🤖 AI Summary
Diffusion models are conventionally interpreted as learning the gradient of the log-data density (i.e., the score function), which requires the learned vector field to be conservative—yet standard training imposes no such constraint. Empirically, trained vector fields strongly violate conservativeness (e.g., path dependence and nonzero curl), yet still yield high-quality samples, posing a theoretical inconsistency. Method: The authors reinterpret diffusion training as matching the velocity field of the Wasserstein gradient flow (WGF), rather than approximating the score function. This perspective arises naturally from optimal transport theory, bypassing reliance on the reverse stochastic differential equation. Contribution/Results: The WGF framework ensures stable density evolution even under non-conservative errors. Numerical experiments confirm significant non-conservativeness in practice, while demonstrating that the learned vector field—interpreted as a WGF velocity field—achieves high-fidelity distributional transport and superior sample quality.
📝 Abstract
Diffusion models are commonly interpreted as learning the score function, i.e., the gradient of the log-density of noisy data. However, this assumption implies that the target of learning is a conservative vector field, which is not enforced by the neural network architectures used in practice. We present numerical evidence that trained diffusion networks violate both integral and differential constraints required of true score functions, demonstrating that the learned vector fields are not conservative. Despite this, the models perform remarkably well as generative mechanisms. To explain this apparent paradox, we advocate a new theoretical perspective: diffusion training is better understood as flow matching to the velocity field of a Wasserstein Gradient Flow (WGF), rather than as score learning for a reverse-time stochastic differential equation.
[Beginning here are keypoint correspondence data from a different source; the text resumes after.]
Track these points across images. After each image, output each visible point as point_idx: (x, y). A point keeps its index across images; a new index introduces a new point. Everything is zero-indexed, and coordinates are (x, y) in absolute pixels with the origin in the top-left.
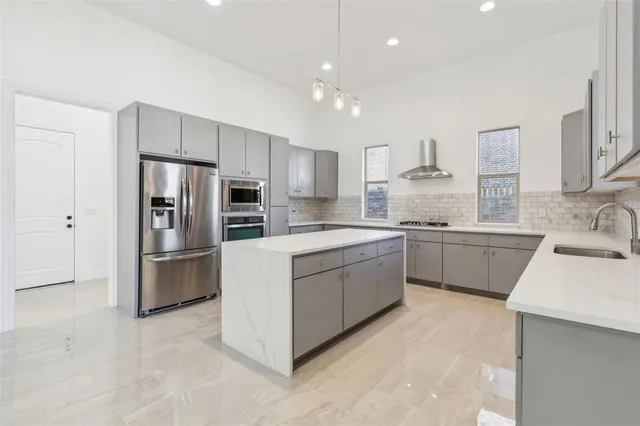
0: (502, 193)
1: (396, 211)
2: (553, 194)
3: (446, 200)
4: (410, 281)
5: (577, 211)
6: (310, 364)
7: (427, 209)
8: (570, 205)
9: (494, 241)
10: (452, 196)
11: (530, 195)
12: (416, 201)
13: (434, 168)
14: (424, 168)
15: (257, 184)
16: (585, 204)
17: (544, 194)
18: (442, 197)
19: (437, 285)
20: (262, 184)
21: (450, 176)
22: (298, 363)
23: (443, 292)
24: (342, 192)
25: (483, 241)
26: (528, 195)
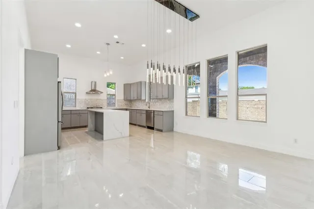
26: (118, 100)
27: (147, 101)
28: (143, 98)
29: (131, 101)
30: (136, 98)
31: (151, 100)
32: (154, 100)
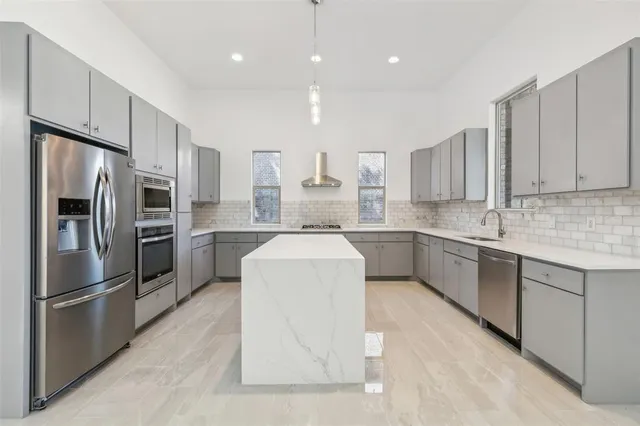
1: (290, 215)
2: (406, 203)
3: (335, 206)
5: (418, 214)
7: (319, 214)
8: (414, 210)
9: (384, 238)
10: (339, 202)
12: (309, 206)
15: (167, 183)
16: (421, 210)
17: (401, 203)
18: (332, 203)
20: (173, 184)
25: (375, 238)
26: (392, 203)
27: (491, 205)
28: (474, 194)
29: (434, 206)
30: (446, 196)
31: (515, 203)
32: (526, 203)
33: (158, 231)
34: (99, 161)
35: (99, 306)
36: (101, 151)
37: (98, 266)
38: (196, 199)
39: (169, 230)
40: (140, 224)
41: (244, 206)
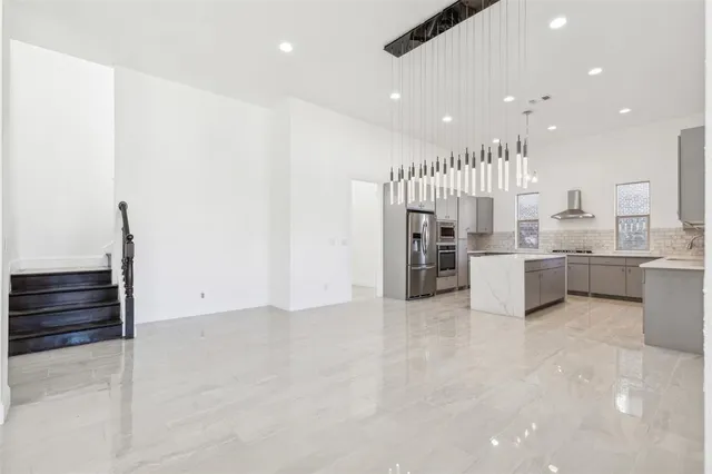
0: (635, 228)
2: (676, 230)
3: (589, 235)
4: (570, 292)
6: (533, 315)
7: (573, 241)
9: (630, 263)
10: (594, 232)
11: (659, 230)
12: (564, 235)
13: (580, 211)
14: (572, 211)
15: (452, 224)
17: (670, 230)
18: (586, 232)
19: (585, 294)
20: (455, 224)
21: (593, 217)
22: (528, 313)
23: (590, 299)
24: (497, 228)
25: (622, 262)
26: (657, 231)
33: (448, 248)
34: (424, 218)
35: (423, 273)
36: (424, 215)
37: (423, 258)
38: (474, 231)
39: (453, 248)
40: (439, 244)
41: (510, 236)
Under this view, the "probability flow" arises naturally from the WGF framework, eliminating the need to invoke reverse-time SDE theory and clarifying why generative sampling remains successful even when the neural vector field is not a true score. We further show that non-conservative errors from neural approximation do not necessarily harm density transport. Our results advocate for adopting the WGF perspective as a principled, elegant, and theoretically grounded framework for understanding diffusion generative models.